Former directors of Elon's Honors Program headed workshops in Monterrey, Mexico, and Winchester, Virginia.
Mike Carignan and Tom Mould, former directors of Elon’s Honors Program recently headed to Shenandoah University in Virginia to lead a two-day workshop on best practices in teaching Honors students. It was the second recent opportunity for the pair to share these best practices, having participated in a three-day workshop in Monterrey, Mexico, in December.
“It really exceeded my expectations,” wrote one attendee at Shenandoah.
“I’m leaving with a lot of ideas and motivation,” added another.
The workshop is an adaptation for Honors teaching workshops that Carignan and Mould developed for Elon faculty with Deandra Little, director of the Center for the Advancement of Teaching and Learning. Little was instrumental in developing the workshop and continues to provide valuable resources and insights for each new year. “The workshop is not static,” Carignan explained. “We wanted to develop something not only for new faculty to orient them to teaching in Honors, but also fresh topics in pedagogy for returning faculty as part of our commitment to always growing and striving to be better.”
In 2014 and 2015, the workshops were held exclusively at Elon University for Elon faculty. In addition to general best practices in honors pedagogy, special topics have included leading effective discussions, grading, collaboration and group work, crowd-sourced rubrics, multidisciplinary teaching, team teaching, and getting buy-in from students.

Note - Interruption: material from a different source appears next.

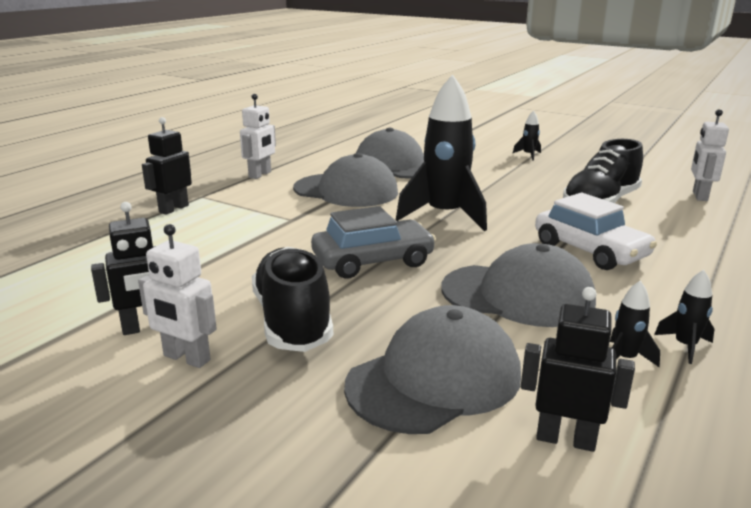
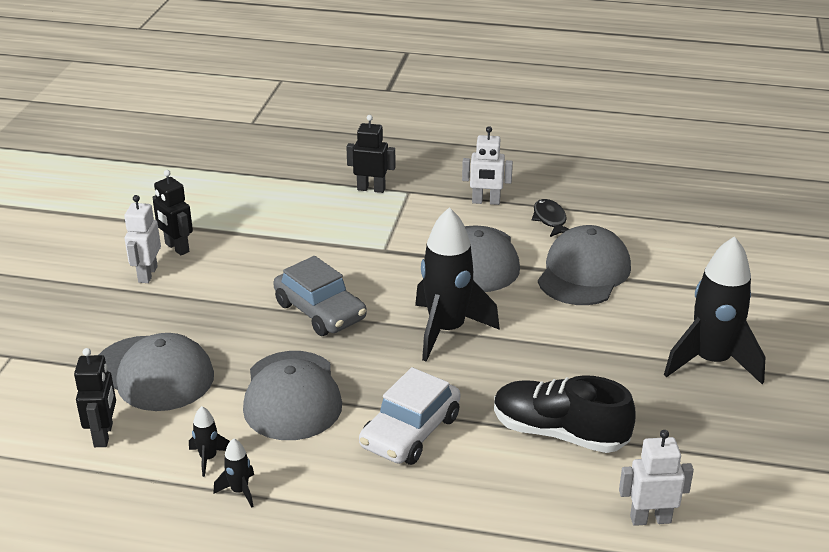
camera: 70 degrees right, 10 degrees up
(292, 321) = (207, 299): black shoe -> none
(314, 162) = (550, 219): none -> black fish
(528, 155) = (711, 362): black rocket -> black rocket, size x2.39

In 2016, however, Carignan and Mould took the workshop to the National Collegiate Honors Council Annual meeting in Seattle, Washington. The presentation was standing room only. “It’s been important to us that this is about improving Honors education not just at Elon, but everywhere. That’s why we have made all of our materials available online,” Mould explained.
Some programs, however, wanted even more guidance as they prepared their faculty to teach their Honors students. This led to the invitations from The Monterrey Institute of Technology and Higher Education in Monterrey, Mexico, and Shenandoah University in Winchester, Virginia. “The directors of the Monterrey Honors program invited us right on the spot,” explained Carignan, “and the director from Shenandoah began an exchange that yielded another invitation. We were so pleased that our workshop appeared to be useful.”
While the Shenandoah University workshop included more than a dozen faculty who will teach honors students in the coming year, 24 faculty from across the university in Monterrey attended the December workshop. Both groups found sessions on backward course design, course alignment, student expectations, and characteristics of high achieving and gifted students to be among the most helpful.
Current Honors Director Lynn Huber has continued these workshops at Elon and hopes to continue sharing best practices with her national and international colleagues in Honors. “The fact that colleagues at other institutions are reaching out to us as experts in teaching honors points to the strength of our program and to the high-quality work of all those who have led Honors at Elon throughout the years.”